Mr. Joseph King, MP, presented parliament with a copy of the handbill seen here and stated that the leaflets had been distributed throughout Dublin at the end of June 1918. King outlined how the government had sought to suppress the leaflet, as well as the news of the mistreatment of the prisoners. He stated that, “A young boy was arrested for distributing these leaflets. He was kept a whole week in solitary confinement. He was brought up in Dublin before Mr. Swifte, the magistrate, and charged with an offence under the Defense of the Realm Regulations. Mr Swifte saw that there was nothing in this leaflet which had anything to do with the Defense of the Realm Regulations, and the young lad was let free after undergoing a week’s solitary confinement.” King continued with a scathing rebuke of the governments’ handling of the situation by stating, “That is the sort of vindictive illegal way in which the Government has treated this business from beginning to end.” He concluded his statement by saying “I pity Irish prisoners. Our prisoners in Germany have suffered horribly, but do not Irish prisoners in their own land suffer just as much brutality and cruelty and inhumanity?”[3]

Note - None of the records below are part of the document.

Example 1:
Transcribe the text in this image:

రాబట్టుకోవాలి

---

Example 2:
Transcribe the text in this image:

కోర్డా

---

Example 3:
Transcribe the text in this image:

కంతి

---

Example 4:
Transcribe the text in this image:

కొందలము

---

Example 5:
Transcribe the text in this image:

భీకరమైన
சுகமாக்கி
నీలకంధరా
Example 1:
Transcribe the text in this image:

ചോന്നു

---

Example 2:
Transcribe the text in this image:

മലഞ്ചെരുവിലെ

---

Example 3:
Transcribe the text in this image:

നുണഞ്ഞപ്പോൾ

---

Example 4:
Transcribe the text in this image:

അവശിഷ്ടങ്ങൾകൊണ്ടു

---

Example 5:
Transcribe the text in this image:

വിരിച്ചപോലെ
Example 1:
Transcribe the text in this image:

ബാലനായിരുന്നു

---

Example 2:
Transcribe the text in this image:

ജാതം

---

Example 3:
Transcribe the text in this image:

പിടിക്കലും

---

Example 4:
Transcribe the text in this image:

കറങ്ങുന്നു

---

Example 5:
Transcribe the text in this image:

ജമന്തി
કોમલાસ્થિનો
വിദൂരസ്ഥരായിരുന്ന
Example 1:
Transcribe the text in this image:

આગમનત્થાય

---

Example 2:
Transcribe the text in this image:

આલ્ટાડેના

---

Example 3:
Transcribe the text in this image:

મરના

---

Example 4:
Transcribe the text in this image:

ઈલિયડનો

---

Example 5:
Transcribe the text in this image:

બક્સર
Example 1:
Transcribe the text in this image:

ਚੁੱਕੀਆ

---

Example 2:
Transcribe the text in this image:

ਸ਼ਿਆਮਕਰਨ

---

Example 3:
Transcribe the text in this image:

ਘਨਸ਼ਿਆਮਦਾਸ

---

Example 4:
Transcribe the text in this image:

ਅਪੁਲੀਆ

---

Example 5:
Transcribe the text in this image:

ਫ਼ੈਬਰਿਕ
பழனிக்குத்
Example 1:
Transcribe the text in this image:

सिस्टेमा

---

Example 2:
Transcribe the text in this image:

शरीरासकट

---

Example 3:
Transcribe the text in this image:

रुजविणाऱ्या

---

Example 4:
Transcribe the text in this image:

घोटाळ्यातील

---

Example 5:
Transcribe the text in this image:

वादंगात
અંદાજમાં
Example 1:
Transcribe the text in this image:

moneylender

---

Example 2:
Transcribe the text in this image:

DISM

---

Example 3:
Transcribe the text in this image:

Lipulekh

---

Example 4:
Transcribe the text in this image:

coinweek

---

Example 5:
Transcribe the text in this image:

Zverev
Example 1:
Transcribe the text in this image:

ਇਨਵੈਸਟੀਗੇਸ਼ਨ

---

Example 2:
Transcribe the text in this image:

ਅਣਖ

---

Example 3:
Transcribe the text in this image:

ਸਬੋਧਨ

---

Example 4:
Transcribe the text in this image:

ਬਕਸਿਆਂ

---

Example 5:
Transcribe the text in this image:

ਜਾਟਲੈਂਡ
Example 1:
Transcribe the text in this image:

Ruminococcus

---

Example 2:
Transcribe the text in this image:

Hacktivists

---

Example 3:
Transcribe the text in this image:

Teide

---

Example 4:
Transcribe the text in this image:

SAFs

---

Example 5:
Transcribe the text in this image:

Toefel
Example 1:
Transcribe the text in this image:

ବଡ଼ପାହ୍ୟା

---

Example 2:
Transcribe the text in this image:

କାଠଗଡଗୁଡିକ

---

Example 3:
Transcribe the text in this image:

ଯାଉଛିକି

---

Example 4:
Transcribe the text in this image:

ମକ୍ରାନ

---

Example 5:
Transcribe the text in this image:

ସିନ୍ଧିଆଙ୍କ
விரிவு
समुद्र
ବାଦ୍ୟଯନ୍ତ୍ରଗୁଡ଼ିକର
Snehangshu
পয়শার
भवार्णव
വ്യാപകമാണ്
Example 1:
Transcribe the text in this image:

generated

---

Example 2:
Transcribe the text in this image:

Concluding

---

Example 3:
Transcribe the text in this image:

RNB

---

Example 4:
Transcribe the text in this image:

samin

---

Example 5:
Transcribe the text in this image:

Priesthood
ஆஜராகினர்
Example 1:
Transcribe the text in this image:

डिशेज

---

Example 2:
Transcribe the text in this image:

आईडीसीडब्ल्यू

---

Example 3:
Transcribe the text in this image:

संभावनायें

The goal of this handbill was to spread the news of the mistreatment of prisoners and to raise awareness of the issue. Since the handbill was mentioned in Parliament during a fiery debate over the mistreatment of prisoners and the need for an inquiry to look into the matter, then the handbill succeeded in achieving its goal. Without the handbill to help quickly spread the news of the abuse being carried out in Belfast jail, prisoners would likely have continued enduring torture and harsh conditions. By spotlighting the issue, the political prisoners were at least able to be treated with the same fairness as others who were imprisoned there.

1The Parliamentary Debates: Official Report. Fifth Series-Volume 110 (London: His Majesty’s Stationary Office, 1918), 555-556.
2.The Parliamentary Debates: Official Report. Fifth Series-Volume 110 (London: His Majesty’s Stationary Office, 1918), 563.
3.The Parliamentary Debates: Official Report. Fifth Series-Volume 110 (London: His Majesty’s Stationary Office, 1918), 564-566.